Elasticsearch入門:システム基礎

Elasticseach入門システム基礎編

Elasticsearchとは、リアルタイムにデータの検索や分析ができる分散型の検索エンジンです。ここではElasticsearchの特徴を説明しましたが、今回はElasticsearchで使われる用語について説明していきたいと思います。

Elasticsearchはデータを格納するプロダクトですが、一般的なMySQLやPostgreSQLなどのリレーショナルデータベースとは概念がことなるため、システムの基礎として概念の理解と用語の理解をしていきたいと思います。

目次

基本概念を理解する

論理的な概念・用語について

ドキュメント

ドキュメントは、Elasticsearch内のデータの最小単位で、JSON形式でデータが格納されており、一般的なRDBでいうところの行に相当します。

例えば、ブログの1記事や、ユーザーのプロフィール情報などがドキュメントとして考えられます。

ドキュメントの例:

{
  "id": "12345",
  "name": "田中 太郎",
  "email": "tanaka@example.com",
  "address": {
    "city": "東京",
    "postcode": "100-0001"
  },
  "purchaseHistory": [
    {
      "itemId": "A001",
      "itemName": "ノートパソコン",
      "purchaseDate": "2023-10-01"
    },
    {
      "itemId": "A002",
      "itemName": "スマートフォン",
      "purchaseDate": "2023-08-15"
    }
  ]
}

フィールド

フィールドは、ドキュメント内の特定の情報を指します。例えば、ユーザーのドキュメントがあった場合、「名前」や「年齢」といった情報がフィールドとして扱われます。

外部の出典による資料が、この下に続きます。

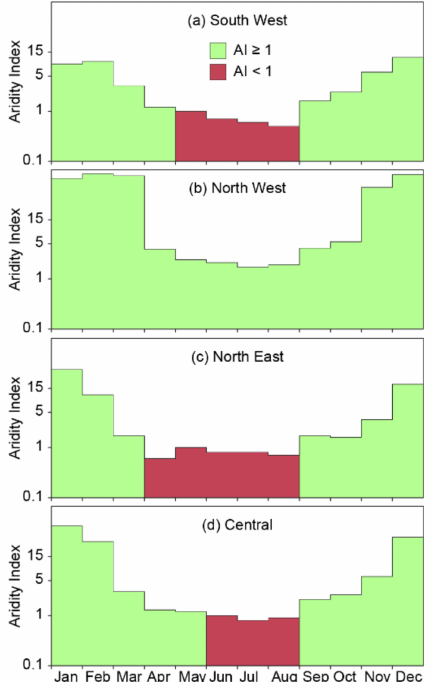
Figure 2. Calculated aridity index for individual regions: ( a ) South West; ( b ) North West; ( c ) North East; ( d ) Central region. Green and red areas indicate the cold / rainy and the warm / dry months,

また、Elasticsearchのフィールドは、多様なデータ型を持つことが可能で、それぞれのデータ型は、特定の種類のデータの保存と検索の最適化を行います。以下に、主要なデータ型の一部を紹介します。

詳細を知りたい方は本家の「Field data types」を参照してください。

データ型説明
text主に全文検索に使用。アナライザを適用してテキストをトークンに分割してインデックス化します。
keywordテキストをそのままの形でインデックス化し、完全一致検索や集約に適しています。
int, long整数や長整数を表すデータ型。
float, double浮動小数点や倍精度浮動小数点を表すデータ型。
date日付や時刻のデータ。特定のフォーマットで日付を解析してインデックス化します。
booleantrue または false の値を持つデータ型です。
binary任意のバイナリデータをBase64エンコード形式で保存するデータ型。
objectJSONオブジェクトのようなネストされたデータ構造を持つフィールドのデータ型。
配列 (implicit)1つのフィールドが複数の値を持つ場合に使用。Elasticsearchは明示的な「配列データ型」を持っていませんが、任意のフィールドに複数の値を持たせることができます。
geo_point地理的な位置情報を表す緯度と経度の点。
geo_shape複雑な地理的形状を表すデータ型。
データ型の一例

これらはElasticsearchのデータ型の一部に過ぎませんが、実際の用途に応じて適切なデータ型を選択することで、効率的なデータの保存と検索を実現することができます。

マッピング

マッピングは、ドキュメントのフィールドの型や特徴を定義するためのものです。例えば、フィールドがテキスト型か、日付型を指定することができます。

以下はマッピングの例となります。

{
  "mappings": {
    "properties": {
      "id": {
        "type": "keyword"
      },
      "name": {
        "type": "text",
        "fields": {
          "keyword": {
            "type": "keyword",
            "ignore_above": 256
          }
        }
      },
      "email": {
        "type": "keyword"
      },
      "address": {
        "properties": {
          "city": {
            "type": "text",
            "fields": {
              "keyword": {
                "type": "keyword",
                "ignore_above": 256
              }
            }
          },
          "postcode": {
            "type": "keyword"
          }
        }
      },
      "join_date": {
        "type": "date",
        "format": "yyyy-MM-dd"
      }
    }
  }
}
  • id, email, postcode: これらのフィールドはkeyword型として定義されており、文字列の完全一致検索や集約に適しています。
  • nameaddress.city: これらのフィールドはtext型として定義されていて、全文検索に適しています。また、fieldsの部分でサブフィールドとしてkeyword型も定義されているため、完全一致検索も可能です。
  • address: ネストされたオブジェクトの例。citypostcodeの2つのサブフィールドを持っています。
  • join_date: date型として定義されており、特定のフォーマット(この場合はyyyy-MM-dd)で日付を解析・インデックス化します。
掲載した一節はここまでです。